== Work order ==
Using the listing, copy each whole line that features "compliance".

== Provided records ==
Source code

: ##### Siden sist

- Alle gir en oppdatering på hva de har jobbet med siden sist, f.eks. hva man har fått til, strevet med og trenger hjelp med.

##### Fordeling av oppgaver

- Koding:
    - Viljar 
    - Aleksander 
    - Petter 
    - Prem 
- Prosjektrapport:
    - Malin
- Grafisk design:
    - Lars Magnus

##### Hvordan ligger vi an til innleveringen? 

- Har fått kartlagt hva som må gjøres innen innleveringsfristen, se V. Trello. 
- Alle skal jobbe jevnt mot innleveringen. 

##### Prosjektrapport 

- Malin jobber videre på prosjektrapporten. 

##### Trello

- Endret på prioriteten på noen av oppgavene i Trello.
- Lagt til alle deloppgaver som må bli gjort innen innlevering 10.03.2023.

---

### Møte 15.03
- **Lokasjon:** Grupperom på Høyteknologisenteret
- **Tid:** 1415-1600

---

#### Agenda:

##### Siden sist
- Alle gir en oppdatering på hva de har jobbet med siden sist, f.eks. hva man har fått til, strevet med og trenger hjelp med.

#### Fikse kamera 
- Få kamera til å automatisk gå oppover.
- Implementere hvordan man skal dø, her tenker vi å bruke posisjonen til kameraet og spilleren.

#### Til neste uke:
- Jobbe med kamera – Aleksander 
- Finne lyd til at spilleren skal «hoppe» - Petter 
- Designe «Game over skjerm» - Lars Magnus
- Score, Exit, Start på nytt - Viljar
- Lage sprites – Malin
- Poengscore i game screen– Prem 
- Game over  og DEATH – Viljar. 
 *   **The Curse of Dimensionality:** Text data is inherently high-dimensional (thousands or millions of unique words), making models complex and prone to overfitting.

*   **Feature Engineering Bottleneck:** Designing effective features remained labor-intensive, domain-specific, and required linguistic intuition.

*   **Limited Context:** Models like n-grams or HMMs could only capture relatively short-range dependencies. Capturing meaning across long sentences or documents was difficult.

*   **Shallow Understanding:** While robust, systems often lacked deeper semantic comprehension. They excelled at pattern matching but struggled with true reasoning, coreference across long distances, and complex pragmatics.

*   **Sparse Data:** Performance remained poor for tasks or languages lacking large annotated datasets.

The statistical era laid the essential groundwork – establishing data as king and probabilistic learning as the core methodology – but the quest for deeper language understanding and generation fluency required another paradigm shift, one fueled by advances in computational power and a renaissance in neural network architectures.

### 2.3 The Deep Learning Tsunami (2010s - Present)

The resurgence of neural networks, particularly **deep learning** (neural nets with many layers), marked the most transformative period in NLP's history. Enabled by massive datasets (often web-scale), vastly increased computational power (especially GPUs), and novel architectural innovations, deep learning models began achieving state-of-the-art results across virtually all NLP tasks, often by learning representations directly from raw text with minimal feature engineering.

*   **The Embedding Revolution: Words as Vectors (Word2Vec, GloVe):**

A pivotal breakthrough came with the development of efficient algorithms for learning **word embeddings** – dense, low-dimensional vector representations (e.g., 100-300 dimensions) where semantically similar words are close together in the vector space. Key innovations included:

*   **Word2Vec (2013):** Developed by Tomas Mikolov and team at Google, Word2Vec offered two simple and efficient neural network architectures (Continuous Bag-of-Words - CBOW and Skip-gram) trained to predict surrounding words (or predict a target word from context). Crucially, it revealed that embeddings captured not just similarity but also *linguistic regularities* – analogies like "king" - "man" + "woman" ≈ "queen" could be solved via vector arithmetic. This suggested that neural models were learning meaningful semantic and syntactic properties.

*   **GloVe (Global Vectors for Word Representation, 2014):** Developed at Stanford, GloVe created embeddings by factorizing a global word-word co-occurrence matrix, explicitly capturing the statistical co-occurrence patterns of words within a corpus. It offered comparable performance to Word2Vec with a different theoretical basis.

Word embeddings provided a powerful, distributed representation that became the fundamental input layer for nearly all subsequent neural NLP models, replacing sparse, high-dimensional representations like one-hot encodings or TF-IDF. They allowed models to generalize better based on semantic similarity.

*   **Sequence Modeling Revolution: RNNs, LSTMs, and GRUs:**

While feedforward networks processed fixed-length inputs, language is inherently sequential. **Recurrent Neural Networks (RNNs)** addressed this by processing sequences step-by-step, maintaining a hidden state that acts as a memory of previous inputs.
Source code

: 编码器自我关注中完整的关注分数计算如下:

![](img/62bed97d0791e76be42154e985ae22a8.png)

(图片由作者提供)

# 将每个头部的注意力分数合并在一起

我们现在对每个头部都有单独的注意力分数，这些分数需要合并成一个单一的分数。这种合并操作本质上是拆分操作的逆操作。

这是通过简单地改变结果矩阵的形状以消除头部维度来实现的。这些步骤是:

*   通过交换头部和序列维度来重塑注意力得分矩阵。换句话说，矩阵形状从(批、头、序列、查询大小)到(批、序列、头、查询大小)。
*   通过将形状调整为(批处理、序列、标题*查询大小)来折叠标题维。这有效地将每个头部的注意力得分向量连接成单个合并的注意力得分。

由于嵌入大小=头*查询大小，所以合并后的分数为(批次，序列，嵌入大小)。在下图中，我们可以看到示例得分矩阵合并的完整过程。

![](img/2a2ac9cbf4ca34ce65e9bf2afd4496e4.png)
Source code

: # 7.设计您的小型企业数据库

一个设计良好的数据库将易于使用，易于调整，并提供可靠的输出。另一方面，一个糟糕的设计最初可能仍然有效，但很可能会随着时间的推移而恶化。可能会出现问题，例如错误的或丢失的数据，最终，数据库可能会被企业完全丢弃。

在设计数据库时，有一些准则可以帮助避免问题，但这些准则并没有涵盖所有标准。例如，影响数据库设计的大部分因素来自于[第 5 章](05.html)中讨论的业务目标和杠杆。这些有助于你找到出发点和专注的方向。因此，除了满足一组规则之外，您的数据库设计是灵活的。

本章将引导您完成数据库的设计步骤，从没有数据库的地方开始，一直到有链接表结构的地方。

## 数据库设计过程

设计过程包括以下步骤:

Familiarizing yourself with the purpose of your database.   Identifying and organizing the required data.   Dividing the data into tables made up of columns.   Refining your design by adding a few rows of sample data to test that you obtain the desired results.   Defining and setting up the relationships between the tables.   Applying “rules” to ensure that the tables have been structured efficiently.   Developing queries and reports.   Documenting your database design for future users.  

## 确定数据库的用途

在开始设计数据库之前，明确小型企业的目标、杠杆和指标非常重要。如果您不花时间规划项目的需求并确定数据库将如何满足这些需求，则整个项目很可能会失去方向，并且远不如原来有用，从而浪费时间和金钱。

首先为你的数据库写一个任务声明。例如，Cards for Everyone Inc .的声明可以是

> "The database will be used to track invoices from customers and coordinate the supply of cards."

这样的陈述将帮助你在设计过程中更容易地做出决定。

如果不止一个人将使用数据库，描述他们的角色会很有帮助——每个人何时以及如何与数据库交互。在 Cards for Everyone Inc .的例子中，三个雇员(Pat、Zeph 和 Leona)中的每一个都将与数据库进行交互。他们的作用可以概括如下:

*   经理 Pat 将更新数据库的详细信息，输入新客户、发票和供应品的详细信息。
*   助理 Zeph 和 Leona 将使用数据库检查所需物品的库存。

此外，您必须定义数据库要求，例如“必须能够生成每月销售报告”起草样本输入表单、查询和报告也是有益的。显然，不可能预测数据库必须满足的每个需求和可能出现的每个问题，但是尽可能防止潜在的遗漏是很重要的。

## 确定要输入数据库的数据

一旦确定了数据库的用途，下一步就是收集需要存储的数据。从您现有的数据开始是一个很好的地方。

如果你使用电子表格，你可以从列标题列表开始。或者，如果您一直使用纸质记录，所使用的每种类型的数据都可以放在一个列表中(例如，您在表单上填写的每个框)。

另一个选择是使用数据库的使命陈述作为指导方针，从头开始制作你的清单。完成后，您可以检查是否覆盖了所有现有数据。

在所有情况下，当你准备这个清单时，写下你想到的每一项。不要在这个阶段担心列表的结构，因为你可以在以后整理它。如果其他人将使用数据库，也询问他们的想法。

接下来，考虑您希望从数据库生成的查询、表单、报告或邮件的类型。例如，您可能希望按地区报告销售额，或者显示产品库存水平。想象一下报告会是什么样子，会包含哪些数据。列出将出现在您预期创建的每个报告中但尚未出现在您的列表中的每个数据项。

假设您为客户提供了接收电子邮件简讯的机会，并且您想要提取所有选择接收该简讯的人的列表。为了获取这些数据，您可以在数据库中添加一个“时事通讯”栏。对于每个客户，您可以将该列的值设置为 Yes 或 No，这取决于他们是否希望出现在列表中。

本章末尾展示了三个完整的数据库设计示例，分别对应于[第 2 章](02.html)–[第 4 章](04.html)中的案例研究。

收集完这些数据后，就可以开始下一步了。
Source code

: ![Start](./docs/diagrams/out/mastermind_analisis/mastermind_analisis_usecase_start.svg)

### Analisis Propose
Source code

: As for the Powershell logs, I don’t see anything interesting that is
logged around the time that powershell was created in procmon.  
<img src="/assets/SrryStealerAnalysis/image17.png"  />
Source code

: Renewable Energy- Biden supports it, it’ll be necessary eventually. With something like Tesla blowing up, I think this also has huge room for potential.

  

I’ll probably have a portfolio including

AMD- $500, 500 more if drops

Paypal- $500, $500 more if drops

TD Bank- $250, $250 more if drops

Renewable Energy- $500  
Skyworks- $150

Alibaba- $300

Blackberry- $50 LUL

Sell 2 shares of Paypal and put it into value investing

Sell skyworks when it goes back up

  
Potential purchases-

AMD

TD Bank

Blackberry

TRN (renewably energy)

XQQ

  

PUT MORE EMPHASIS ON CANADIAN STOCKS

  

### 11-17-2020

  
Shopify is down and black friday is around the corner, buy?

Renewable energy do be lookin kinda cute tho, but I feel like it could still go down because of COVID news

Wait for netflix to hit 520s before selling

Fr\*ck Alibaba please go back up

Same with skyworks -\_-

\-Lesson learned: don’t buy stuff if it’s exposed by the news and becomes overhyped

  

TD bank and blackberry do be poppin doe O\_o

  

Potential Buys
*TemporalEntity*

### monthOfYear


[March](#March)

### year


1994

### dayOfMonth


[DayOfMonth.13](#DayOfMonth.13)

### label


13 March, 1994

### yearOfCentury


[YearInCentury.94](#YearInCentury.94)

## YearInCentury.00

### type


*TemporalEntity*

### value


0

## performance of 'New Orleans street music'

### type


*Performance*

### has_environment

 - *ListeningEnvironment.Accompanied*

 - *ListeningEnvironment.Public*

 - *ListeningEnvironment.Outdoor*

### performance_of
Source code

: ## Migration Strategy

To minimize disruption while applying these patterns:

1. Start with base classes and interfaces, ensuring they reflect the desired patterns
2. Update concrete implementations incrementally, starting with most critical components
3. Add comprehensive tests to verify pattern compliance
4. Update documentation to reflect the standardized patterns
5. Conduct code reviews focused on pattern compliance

== Problem solution ==
3. Add comprehensive tests to verify pattern compliance
5. Conduct code reviews focused on pattern compliance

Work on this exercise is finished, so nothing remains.